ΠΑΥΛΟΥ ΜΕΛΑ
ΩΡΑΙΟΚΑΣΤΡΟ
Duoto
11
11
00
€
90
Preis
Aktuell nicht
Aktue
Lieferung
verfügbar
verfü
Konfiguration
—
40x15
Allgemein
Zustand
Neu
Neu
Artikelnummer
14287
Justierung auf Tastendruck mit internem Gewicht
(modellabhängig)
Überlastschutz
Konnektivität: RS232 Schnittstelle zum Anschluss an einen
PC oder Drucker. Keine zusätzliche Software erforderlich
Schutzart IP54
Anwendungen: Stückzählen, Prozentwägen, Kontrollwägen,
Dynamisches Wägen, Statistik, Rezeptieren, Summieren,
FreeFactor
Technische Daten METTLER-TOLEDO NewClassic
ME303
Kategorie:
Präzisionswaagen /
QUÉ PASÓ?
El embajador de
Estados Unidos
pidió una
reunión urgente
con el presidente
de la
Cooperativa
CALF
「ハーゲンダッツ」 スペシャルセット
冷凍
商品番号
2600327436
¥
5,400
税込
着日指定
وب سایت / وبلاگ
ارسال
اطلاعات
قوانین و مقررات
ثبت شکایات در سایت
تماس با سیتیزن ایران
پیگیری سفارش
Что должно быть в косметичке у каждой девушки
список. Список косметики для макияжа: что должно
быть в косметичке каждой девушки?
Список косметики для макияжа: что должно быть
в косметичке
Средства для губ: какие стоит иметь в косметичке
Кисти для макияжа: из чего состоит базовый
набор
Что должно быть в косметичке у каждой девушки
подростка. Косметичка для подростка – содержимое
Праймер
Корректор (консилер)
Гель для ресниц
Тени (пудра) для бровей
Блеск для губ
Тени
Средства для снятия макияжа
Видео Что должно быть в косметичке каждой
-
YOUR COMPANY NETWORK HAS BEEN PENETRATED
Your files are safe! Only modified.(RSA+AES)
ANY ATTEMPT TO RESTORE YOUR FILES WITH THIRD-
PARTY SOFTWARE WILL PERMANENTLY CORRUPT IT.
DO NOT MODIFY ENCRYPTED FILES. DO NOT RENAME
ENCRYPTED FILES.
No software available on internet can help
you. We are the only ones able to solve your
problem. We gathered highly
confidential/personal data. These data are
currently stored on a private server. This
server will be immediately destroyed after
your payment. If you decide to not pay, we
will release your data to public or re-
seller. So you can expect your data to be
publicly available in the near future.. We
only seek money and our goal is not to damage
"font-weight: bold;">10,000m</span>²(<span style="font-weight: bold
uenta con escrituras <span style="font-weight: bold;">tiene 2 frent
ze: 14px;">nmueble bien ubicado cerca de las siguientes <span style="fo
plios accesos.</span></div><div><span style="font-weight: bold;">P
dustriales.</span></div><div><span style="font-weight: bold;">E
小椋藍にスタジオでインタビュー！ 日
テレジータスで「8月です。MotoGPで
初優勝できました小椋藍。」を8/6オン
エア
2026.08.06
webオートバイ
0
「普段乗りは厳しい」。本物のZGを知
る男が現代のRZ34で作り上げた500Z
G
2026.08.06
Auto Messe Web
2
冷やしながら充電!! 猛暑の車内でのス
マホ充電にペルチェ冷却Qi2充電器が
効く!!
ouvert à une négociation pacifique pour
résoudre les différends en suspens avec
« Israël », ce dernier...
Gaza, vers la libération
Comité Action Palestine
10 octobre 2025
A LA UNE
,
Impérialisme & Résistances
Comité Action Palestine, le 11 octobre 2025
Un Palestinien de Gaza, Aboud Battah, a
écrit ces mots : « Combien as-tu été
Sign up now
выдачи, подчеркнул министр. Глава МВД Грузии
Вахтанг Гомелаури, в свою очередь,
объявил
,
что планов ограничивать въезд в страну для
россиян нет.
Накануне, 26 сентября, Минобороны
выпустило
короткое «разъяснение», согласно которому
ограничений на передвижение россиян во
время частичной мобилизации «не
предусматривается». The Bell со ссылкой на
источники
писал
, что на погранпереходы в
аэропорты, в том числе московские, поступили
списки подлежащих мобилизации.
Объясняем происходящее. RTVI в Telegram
★ ★ ★
▶ **Job item**: Write out again exactly the lines that run from the one holding "Накануне, 26 сентября, Минобороны" through the last line of the data; omit all other lines.

▶ **Response to this exercise**:
Накануне, 26 сентября, Минобороны
выпустило
короткое «разъяснение», согласно которому
ограничений на передвижение россиян во
время частичной мобилизации «не
предусматривается». The Bell со ссылкой на
источники
писал
, что на погранпереходы в
аэропорты, в том числе московские, поступили
списки подлежащих мобилизации.
Объясняем происходящее. RTVI в Telegram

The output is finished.